# 04 Sentra 1.8s. Idle issues + throttle sticking open



## v0lten (Sep 19, 2012)

I recently bought an 04 Sentra and during a cold start the idle fluctuates between 2000 pms and 2500 rpms back and forth until the engine is warm and then it brings itself down to about 1000 rpms and runs normally.

The 2nd, bigger issue Im having is the throttle doesnt release right away. Meaning if I just jab the throttle very quickly and release my foot, the RPMs stay where they are for a good 1-1.5 seconds before lowering again. This happens while in neutral, while in gear, while not moving and while driving. I thought perhaps this was a bad TPS so I bought a brand new throttle body with attached TPS and replaced it today. I did the throttle relearn procedure and I still have the exact same problem. So clearly it wasnt the TPS.

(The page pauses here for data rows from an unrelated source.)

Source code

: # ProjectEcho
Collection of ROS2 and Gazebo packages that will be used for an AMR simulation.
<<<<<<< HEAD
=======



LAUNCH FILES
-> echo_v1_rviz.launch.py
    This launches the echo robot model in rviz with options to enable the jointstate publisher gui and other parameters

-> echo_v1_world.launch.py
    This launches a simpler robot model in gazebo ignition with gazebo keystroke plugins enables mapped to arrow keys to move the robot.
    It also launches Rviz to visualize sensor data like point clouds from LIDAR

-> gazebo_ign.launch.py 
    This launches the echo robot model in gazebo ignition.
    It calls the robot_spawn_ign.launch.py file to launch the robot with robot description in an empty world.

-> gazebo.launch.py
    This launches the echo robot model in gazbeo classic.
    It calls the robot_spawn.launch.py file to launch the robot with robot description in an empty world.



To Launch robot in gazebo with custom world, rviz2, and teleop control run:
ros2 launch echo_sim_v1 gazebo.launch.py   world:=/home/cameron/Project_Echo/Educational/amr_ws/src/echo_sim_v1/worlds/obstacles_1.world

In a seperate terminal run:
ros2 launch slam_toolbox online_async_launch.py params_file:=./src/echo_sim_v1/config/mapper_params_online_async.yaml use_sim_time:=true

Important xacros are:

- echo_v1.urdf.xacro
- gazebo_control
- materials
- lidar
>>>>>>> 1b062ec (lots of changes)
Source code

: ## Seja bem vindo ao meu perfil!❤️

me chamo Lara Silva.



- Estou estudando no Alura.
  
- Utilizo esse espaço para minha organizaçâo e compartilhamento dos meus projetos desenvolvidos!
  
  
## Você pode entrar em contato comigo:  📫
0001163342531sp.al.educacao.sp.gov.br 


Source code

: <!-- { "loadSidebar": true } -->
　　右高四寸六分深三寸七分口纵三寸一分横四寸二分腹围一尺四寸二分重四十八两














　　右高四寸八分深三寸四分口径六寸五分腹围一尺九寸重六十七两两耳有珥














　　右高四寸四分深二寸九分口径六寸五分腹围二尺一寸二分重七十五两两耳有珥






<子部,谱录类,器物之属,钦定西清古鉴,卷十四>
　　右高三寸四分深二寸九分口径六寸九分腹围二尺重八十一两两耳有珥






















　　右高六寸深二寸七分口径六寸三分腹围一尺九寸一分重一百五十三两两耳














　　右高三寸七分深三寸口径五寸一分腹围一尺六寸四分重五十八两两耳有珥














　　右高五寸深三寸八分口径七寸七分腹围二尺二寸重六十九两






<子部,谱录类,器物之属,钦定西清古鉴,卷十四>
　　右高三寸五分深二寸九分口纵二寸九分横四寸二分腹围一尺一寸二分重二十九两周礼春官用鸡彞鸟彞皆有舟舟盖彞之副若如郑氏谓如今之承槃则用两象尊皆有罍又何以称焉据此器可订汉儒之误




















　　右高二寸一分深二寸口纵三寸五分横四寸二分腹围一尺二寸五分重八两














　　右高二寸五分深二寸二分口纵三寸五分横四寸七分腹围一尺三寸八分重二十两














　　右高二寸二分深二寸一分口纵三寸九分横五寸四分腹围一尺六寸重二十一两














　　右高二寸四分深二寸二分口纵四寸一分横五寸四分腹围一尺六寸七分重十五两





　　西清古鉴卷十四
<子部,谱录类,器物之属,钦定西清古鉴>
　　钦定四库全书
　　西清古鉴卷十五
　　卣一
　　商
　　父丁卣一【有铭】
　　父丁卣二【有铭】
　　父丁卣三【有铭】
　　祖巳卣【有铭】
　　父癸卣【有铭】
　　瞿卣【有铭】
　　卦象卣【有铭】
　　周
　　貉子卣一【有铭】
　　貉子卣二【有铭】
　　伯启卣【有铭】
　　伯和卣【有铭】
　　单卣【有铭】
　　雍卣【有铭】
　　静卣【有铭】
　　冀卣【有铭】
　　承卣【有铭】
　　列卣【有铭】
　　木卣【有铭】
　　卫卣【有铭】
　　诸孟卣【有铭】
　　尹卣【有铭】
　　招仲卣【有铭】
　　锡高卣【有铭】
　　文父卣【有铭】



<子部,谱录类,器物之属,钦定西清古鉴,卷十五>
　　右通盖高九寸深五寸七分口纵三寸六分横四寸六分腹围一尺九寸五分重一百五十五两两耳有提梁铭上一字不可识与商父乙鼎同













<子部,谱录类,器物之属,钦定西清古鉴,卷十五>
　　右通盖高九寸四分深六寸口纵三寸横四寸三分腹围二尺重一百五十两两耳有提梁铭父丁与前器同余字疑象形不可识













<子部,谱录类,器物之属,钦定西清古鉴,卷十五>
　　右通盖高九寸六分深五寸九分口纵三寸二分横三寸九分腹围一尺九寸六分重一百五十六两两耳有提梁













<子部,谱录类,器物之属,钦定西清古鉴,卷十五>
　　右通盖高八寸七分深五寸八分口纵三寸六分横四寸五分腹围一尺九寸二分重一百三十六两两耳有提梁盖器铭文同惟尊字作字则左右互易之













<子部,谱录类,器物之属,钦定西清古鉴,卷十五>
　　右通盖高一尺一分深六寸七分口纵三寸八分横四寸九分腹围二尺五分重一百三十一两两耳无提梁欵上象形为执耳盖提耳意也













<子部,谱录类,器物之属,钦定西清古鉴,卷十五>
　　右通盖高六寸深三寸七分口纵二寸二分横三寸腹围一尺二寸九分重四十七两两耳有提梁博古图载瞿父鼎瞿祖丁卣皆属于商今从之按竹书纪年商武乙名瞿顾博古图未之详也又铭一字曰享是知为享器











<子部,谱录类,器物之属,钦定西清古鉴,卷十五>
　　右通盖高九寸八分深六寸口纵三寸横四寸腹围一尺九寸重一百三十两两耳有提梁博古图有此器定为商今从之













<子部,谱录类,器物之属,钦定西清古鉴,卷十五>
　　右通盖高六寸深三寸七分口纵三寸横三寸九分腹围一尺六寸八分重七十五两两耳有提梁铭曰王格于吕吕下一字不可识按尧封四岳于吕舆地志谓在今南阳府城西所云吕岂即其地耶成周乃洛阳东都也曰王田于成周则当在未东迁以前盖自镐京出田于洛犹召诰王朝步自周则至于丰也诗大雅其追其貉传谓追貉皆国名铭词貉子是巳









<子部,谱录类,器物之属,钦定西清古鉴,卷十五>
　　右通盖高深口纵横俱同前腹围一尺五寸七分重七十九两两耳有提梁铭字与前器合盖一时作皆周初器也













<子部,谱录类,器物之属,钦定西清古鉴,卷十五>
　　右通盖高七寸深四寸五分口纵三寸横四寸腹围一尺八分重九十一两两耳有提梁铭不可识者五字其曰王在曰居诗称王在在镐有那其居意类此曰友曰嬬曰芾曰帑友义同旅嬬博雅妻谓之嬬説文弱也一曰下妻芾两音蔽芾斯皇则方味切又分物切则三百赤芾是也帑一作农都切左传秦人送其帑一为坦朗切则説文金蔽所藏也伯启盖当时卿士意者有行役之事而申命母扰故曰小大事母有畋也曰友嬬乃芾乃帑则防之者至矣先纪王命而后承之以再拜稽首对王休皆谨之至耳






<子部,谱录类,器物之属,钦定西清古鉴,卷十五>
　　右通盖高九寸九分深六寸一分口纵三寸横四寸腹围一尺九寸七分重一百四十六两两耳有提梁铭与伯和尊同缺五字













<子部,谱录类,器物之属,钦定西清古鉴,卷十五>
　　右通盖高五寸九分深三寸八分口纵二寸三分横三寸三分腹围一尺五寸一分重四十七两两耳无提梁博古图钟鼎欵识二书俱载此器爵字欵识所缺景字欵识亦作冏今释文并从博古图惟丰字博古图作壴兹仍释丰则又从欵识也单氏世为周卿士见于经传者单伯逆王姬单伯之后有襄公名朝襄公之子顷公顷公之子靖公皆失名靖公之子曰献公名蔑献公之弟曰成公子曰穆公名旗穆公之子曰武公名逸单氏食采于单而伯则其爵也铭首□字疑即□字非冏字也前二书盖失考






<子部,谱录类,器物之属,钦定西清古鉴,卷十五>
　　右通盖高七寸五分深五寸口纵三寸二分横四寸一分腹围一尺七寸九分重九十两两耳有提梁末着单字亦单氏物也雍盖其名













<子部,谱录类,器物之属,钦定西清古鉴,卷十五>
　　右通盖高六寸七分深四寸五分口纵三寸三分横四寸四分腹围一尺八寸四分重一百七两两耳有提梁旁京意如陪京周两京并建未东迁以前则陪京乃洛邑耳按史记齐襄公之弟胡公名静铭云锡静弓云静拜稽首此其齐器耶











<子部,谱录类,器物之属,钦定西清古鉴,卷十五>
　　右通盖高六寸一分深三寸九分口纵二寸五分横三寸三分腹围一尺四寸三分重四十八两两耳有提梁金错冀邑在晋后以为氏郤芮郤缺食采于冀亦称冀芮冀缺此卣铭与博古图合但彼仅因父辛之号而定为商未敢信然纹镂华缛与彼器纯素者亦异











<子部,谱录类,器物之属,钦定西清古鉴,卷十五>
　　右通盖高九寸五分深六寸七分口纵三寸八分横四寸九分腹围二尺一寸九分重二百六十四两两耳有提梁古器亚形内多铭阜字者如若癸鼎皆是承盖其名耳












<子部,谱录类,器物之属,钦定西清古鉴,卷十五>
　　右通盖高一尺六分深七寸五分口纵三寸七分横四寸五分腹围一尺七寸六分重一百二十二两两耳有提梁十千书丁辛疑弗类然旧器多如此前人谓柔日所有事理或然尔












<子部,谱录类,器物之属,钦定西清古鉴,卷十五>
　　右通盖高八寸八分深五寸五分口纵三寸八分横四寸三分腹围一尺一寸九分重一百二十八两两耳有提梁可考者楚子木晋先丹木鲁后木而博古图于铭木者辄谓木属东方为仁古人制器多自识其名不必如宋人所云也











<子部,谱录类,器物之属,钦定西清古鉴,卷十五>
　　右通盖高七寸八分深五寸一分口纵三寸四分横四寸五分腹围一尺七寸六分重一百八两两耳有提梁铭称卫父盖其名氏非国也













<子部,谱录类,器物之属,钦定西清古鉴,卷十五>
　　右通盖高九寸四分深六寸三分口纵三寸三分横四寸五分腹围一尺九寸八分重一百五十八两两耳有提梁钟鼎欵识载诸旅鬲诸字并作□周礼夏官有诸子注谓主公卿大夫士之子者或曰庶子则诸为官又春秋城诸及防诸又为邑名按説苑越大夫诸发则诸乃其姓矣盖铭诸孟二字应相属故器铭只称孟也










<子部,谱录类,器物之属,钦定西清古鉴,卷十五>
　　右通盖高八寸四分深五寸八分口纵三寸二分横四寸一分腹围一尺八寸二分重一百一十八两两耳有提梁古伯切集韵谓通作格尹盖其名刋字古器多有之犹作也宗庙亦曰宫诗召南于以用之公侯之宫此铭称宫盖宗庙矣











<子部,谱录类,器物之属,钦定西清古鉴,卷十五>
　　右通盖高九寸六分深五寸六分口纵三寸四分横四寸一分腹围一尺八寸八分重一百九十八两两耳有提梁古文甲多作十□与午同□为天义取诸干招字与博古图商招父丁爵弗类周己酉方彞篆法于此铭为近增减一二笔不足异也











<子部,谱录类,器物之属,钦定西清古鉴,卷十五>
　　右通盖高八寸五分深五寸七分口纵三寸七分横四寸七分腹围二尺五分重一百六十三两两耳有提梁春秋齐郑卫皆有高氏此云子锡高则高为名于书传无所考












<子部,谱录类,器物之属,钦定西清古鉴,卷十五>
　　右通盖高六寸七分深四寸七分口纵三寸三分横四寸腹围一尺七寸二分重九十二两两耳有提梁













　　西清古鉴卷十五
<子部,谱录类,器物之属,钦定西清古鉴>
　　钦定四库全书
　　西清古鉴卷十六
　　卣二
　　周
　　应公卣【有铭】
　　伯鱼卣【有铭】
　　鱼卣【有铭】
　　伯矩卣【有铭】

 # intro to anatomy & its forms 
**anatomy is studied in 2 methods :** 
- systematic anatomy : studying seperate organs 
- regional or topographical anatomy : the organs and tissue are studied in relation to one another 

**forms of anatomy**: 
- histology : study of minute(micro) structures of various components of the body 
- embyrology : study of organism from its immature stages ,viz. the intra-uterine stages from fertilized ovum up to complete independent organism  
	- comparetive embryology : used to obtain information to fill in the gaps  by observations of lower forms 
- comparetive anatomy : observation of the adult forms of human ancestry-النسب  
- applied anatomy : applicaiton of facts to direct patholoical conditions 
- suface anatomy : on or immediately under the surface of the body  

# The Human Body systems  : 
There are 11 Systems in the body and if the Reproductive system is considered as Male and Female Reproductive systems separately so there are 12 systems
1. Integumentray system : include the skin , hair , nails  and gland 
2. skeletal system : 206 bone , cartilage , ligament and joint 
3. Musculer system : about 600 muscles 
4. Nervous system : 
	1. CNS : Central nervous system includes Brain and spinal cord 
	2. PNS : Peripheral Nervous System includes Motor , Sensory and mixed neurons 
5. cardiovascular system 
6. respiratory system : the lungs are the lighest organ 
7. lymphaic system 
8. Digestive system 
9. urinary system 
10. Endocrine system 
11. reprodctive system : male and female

I dont know where else to look to try to fix either of these problems. Any help/ideas are GREATLY appreciated!!!

Thanks!


----------



## SPEEDO (Jun 9, 2003)

there is a sensor on the gas pedal that feeds the tps, but you have to get the pedal assy (about $45 online)


----------



## v0lten (Sep 19, 2012)

Do you think this issue could actually be the gas pedal assembly? After the new throttle not working, I have a gut feeling that whatever is causing my erratic idle is also causing my sticky throttle issue.

Can you point me in the right direction on where I can buy the gas pedal assembly? I searched eBay but no luck.


Thanks!


----------



## smj999smj (Jan 1, 2006)

Try 1st AAA Nissan Parts Store


----------